土壤动物肠道菌群影响因素除宿主因素外,环境因子也是重要影响因素,如温度、时间、空间、微塑料、抗生素等。温度引起机体肠道微生物的变化是温度变化影响宿主适应能力的一种重要机制[95]。有关两栖动物、鱼类的研究表明,外界温度改变了肠道微生物群落组成,并介导了外界温度与宿主消化能力之间关系[96—97]。Berg等[12]研究温度对土壤线虫肠道微生物群落有影响,发现线虫肠道Sphingobacterium细菌属的相对丰度随着温度升高而增加,Agrobacterium相对丰度则随着温度升高而降低。Bing等[98]研究发现,夏季果蝇肠道细菌多样性显著高于秋季。Anslan等[33]发现跳虫肠道真菌群落丰富度和组成随季节呈现一定动态变化,推测跳虫肠道微生物随季节的变化与自身取食偏好特征有关。Hao等[54]研究发现,冬季雪地生活跳虫肠道微生物如Cyanobacteria是宿主重要食物资源,推测其能够为低温环境中生活的跳虫提供机体能量,对维持跳虫生命活动十分重要[99—100]。然而,温度对土壤无脊椎动物冬季和生长季间肠道菌群结构的影响目前尚不清楚,肠道微生物介导土壤动物适应低温的机理是未来必要的研究。

取自数据集的材料:
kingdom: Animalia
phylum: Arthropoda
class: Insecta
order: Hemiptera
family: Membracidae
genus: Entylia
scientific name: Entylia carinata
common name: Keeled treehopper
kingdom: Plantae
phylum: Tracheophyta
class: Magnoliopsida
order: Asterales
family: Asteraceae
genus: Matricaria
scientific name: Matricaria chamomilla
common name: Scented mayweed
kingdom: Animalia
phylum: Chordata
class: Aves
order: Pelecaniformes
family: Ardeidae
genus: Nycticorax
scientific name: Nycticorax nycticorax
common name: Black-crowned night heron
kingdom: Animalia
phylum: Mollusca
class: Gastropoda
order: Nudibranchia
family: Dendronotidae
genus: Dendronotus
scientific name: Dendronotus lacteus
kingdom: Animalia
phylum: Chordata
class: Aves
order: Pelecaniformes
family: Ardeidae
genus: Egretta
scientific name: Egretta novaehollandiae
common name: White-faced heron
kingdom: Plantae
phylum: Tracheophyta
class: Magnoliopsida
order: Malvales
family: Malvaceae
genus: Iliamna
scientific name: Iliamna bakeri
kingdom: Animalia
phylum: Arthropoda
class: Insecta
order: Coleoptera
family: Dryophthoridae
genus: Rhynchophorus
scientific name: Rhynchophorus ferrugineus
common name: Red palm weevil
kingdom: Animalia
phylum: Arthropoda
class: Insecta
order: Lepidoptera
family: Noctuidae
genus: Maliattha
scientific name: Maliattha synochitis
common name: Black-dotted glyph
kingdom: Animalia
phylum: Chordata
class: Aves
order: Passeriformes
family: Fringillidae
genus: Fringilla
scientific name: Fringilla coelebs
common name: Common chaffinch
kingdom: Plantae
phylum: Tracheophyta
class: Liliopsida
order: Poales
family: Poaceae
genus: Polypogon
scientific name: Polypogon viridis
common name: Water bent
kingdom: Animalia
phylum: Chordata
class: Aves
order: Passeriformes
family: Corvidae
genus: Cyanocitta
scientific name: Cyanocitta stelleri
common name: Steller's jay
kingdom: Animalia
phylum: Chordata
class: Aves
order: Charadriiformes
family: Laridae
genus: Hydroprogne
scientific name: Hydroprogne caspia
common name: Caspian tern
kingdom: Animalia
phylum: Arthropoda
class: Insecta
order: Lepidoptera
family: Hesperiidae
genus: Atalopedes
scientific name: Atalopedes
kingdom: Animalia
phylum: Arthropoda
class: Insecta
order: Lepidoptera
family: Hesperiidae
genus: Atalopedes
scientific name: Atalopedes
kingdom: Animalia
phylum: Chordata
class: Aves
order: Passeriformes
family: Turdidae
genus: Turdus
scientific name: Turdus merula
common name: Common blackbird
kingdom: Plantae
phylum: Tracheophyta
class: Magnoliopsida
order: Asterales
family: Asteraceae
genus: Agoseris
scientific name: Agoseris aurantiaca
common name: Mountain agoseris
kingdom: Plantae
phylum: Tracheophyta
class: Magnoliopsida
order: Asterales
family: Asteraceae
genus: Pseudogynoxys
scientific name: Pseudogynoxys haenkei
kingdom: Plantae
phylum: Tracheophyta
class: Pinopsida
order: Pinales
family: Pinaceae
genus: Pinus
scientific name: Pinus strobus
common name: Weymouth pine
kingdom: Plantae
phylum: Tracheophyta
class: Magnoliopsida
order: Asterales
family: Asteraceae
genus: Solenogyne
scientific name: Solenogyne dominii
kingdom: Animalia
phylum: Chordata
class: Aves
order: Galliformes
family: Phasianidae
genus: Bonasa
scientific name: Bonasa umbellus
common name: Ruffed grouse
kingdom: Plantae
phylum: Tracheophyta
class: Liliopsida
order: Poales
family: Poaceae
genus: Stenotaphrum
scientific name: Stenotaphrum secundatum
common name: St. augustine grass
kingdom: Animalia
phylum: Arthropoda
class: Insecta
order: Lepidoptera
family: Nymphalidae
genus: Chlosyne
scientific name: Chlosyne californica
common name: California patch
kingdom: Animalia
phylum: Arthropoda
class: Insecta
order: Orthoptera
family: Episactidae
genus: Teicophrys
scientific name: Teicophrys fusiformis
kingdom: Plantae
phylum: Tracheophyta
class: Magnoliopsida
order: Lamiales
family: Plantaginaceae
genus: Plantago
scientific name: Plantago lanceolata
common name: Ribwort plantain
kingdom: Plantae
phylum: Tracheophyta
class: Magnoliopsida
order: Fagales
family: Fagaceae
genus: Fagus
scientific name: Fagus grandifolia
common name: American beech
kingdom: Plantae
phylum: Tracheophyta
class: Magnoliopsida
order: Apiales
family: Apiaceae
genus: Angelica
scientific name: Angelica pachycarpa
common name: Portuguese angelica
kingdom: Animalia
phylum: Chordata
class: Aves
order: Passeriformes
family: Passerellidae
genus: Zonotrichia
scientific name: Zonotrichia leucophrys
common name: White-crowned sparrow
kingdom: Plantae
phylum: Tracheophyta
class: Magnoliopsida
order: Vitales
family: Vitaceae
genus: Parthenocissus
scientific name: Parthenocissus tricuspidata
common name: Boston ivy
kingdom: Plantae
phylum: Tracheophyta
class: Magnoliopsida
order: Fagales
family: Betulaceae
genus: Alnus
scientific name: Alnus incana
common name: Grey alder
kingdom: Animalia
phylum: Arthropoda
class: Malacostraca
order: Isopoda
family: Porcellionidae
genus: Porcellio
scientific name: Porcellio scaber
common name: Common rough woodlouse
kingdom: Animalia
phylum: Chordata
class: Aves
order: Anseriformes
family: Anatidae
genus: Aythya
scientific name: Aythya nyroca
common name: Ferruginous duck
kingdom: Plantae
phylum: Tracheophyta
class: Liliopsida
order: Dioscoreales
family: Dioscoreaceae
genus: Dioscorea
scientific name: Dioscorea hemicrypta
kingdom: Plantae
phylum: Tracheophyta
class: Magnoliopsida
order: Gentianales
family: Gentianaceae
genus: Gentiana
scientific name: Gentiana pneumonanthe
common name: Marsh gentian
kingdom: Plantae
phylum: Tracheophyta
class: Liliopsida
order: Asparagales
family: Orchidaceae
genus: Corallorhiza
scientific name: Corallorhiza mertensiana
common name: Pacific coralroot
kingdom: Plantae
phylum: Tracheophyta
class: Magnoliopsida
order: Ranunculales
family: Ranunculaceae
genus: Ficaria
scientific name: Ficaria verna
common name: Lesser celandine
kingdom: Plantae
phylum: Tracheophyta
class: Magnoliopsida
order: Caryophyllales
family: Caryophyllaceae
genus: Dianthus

» **待完成任务**:
请接着这篇关于土壤动物肠道菌群环境影响因素的文献节选的最后一句往下写。

» **作答区**:
此外,局域尺度上空间因子及生境类型均影响土壤动物肠道菌群结构。Kudo等[14]对不同栖息生境甲虫肠道微生物研究发现,所有营养类型甲虫的肠道细菌群落结构在林地和草地间皆是有差异的。Zhu等[25]研究了不同土地利用方式下跳虫Orchesellidessinensis肠道菌群,发现公园用地、公路用地及农业耕地之间的跳虫肠道细菌alpha和beta多样性差异显著,公园用地跳虫肠道细菌alpha多样性最高,而耕地alpha多样性最低。此外,Bahrndorff等[58]采集土壤类型和植被相似的四个地点跳虫Orchesellacincta,研究发现不同地点跳虫种群肠道微生物群落组成有一定差异。然而,在区域甚至是全球尺度上土壤动物肠道微生物群落格局目前尚不清楚。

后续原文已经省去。